Jadi Tokoh Pemberantasan Korupsi, Ini Penghargaan Pernah Diraih Novel Baswedan
Novel Baswedan, sosok antikorupsi, meraih berbagai penghargaan atas dedikasinya dalam memberantas korupsi di Indonesia.
Novel Baswedan, penyidik senior Komisi Pemberantasan Korupsi (KPK) merupakan salah satu tokoh pemberantasan korupsi dalam negeri. Sejumlah kasus korupsi kelas kakap digarap Novel.
Sejumlah prestasi dan penghargaan telah diraihnya sepanjang kariernya sebagai pejuang hukum dan hak asasi manusia.
Dalam perjalanan kariernya, Novel Baswedan berhasil mengungkap kasus-kasus yang menjadi sorotan publik, seperti kasus Wisma Atlet SEA Games dan kasus simulator SIM.
Pengungkapan ini tidak hanya mengungkap praktik korupsi, tetapi juga memberikan efek jera bagi pelaku kejahatan. Berkat keberaniannya, banyak koruptor yang dijatuhi vonis penjara.
Selain itu, Novel Baswedan juga mendapatkan pengakuan internasional atas dedikasinya. Pada tahun 2020, ia dianugerahi penghargaan dari International Anti-Corruption Champion Foundation (PIACCF) di Malaysia.

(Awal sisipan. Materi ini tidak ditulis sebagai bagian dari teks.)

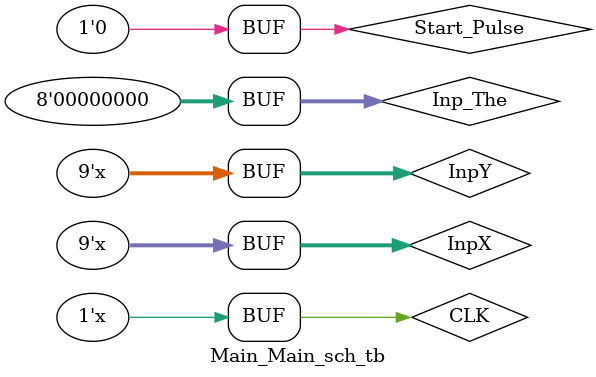
<source format=v>

`timescale 1ns / 1ps

module Main_Main_sch_tb();

// Inputs
   reg CLK;
   reg [7:0] Inp_The;
   reg [8:0] InpY;
   reg [8:0] InpX;
   reg Start_Pulse;

// Output
   wire [8:0] OTPX;
   wire [8:0] OTPY;
	wire [7:0] Theta_Pre;

// Bidirs

// Instantiate the UUT
   Main UUT (
		.CLK(CLK), 
		.Inp_The(Inp_The), 
		.InpY(InpY), 
		.InpX(InpX), 
		.Start_Pulse(Start_Pulse), 
		.OTPX(OTPX), 
		.OTPY(OTPY),
		.Theta_Pre(Theta_Pre)
   );
// Initialize Inputs
	initial begin
	CLK = 1;
	Inp_The = 0;
	InpY = 100;
	InpX = 0;
	Start_Pulse = 1;
   #50;
	Start_Pulse = 0;
	end
	
	always
	begin
	CLK = ~CLK;
	#500;
	end
	
	always
	begin
	#19000
	InpY = InpY - 10 ;
	InpX = InpX + 10 ;
	Start_Pulse = 1;
   #1000;
	Start_Pulse = 0;
	end
	
		
endmodule


</source>
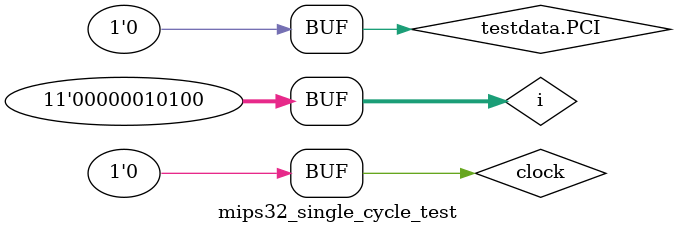
<source format=v>
`define DELAY 20
module mips32_single_cycle_test();
reg				clock;
reg	[10:0]	i;
mips32_single_cycle testdata(clock);


initial begin
	testdata.PCI = 32'b0;
	clock = 1'b0;
	for(i = 0; i < 20; i = i + 1)
		begin
			#`DELAY;
			clock = ~clock;
			#`DELAY;
			clock = ~clock;
	  end
end
 
 
initial
begin
$monitor("time = %1b, PCI = %1b, P[PCI] = %1b", clock, testdata.PCI, testdata.in);
end

endmodule
 
</source>
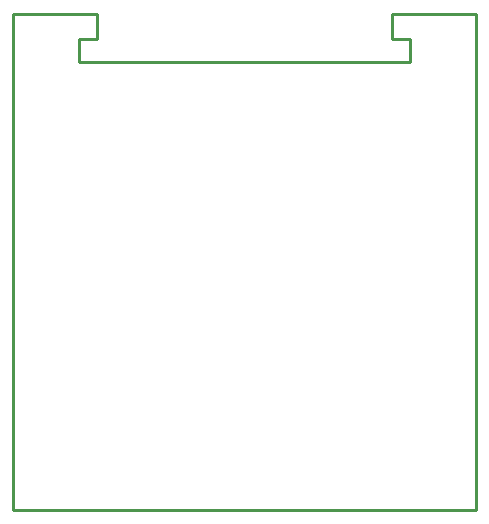
<source format=gko>
G04 Layer: BoardOutline*
G04 EasyEDA v6.1.30, Wed, 24 Apr 2019 12:06:30 GMT*
G04 1882c7138d5742058a90b0890f8f2482,60359e8c93da465f92779765accd6680,10*
G04 Gerber Generator version 0.2*
G04 Scale: 100 percent, Rotated: No, Reflected: No *
G04 Dimensions in millimeters *
G04 leading zeros omitted , absolute positions ,3 integer and 3 decimal *
%FSLAX33Y33*%
%MOMM*%
G90*
G71D02*

%ADD10C,0.254000*%
G54D10*
G01X0Y41998D02*
G01X7100Y41998D01*
G01X7099Y39898D01*
G01X5600Y39898D01*
G01X5600Y37899D01*
G01X33600Y37898D01*
G01X33600Y39898D01*
G01X32100Y39898D01*
G01X32100Y41998D01*
G01X39200Y41998D01*
G01X39199Y0D01*
G01X0Y0D01*
G01X0Y41998D01*

%LPD*%
M00*
M02*

</source>
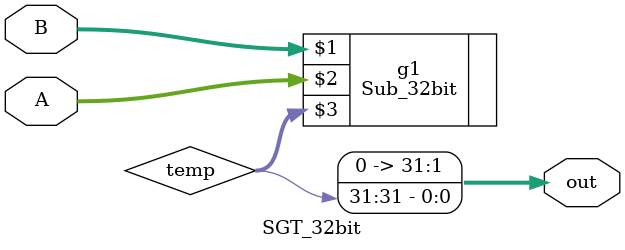
<source format=v>
`timescale 1ns / 1ps


module SGT_32bit(A,B,out);
    input [31:0] A,B;
    output[31:0] out;
    wire [31:0] temp;
    assign out[31:1] = 31'b0;
    
    Sub_32bit g1(B,A,temp);
    
    assign out[0] = temp[31];    
    
endmodule

</source>
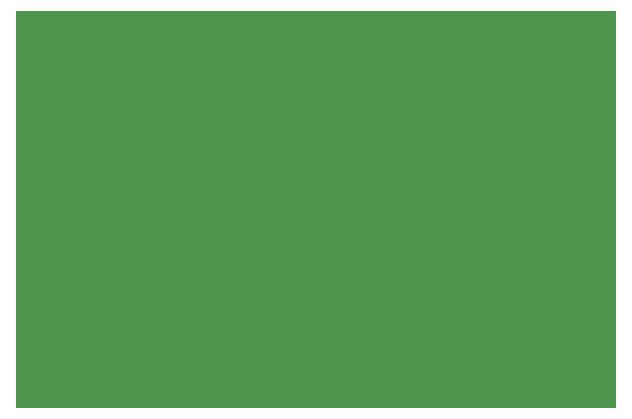
<source format=gbr>
G04 DipTrace 2.4.0.2*
%INBoard.gbr*%
%MOIN*%
%ADD11C,0.0055*%
%FSLAX44Y44*%
G04*
G70*
G90*
G75*
G01*
%LNBoardPoly*%
%LPD*%
G36*
X23937Y17187D2*
D11*
Y3937D1*
X3937D1*
Y17187D1*
X23937D1*
G37*
M02*

</source>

Penghargaan ini menegaskan komitmennya dalam memberantas korupsi di tingkat global.
Penghargaan dan Prestasi Novel Baswedan
Novel Baswedan telah menerima berbagai penghargaan yang mencerminkan dedikasinya dalam bidang hukum dan antikorupsi. Berikut adalah beberapa prestasi dan penghargaan yang telah diraihnya:
- Pengungkapan Kasus Korupsi Besar: Novel Baswedan dikenal karena perannya dalam mengungkap kasus-kasus besar seperti Wisma Atlet SEA Games, simulator SIM, dan suap hakim MK.
- Penghargaan PIACCF: Pada tahun 2020, ia menerima penghargaan antikorupsi internasional dari PIACCF di Malaysia.
- UMY Awards 2025: Novel Baswedan mendapatkan penghargaan dari Universitas Muhammadiyah Yogyakarta pada 28 April 2025 atas kontribusinya dalam hukum dan HAM.
Penghargaan Internasional
Novel sendiri menerima penghargaan internasional tahun 2020 dari Perdana International Anti-Corruption Champion Foundation (PIACCF).
Novel mengungkapkan penghargaan itu diberikan kepada semua yang berjuang untuk memberantas korupsi. "Iya, saya diundang untuk mendapat penghargaan," tutur Novel Baswedan saat dikonfirmasi, Jumat (31/1/2020).
Acara pemberian penghargaan itu digelar pada 11 Februari 2020 di Putrajaya, Malaysia sekitar pukul 20.30 waktu setempat. Undangan dilayangkan langsung oleh founder PIACCF, Dato Muhammad Salim Sundar per tanggal 29 Januari 2020.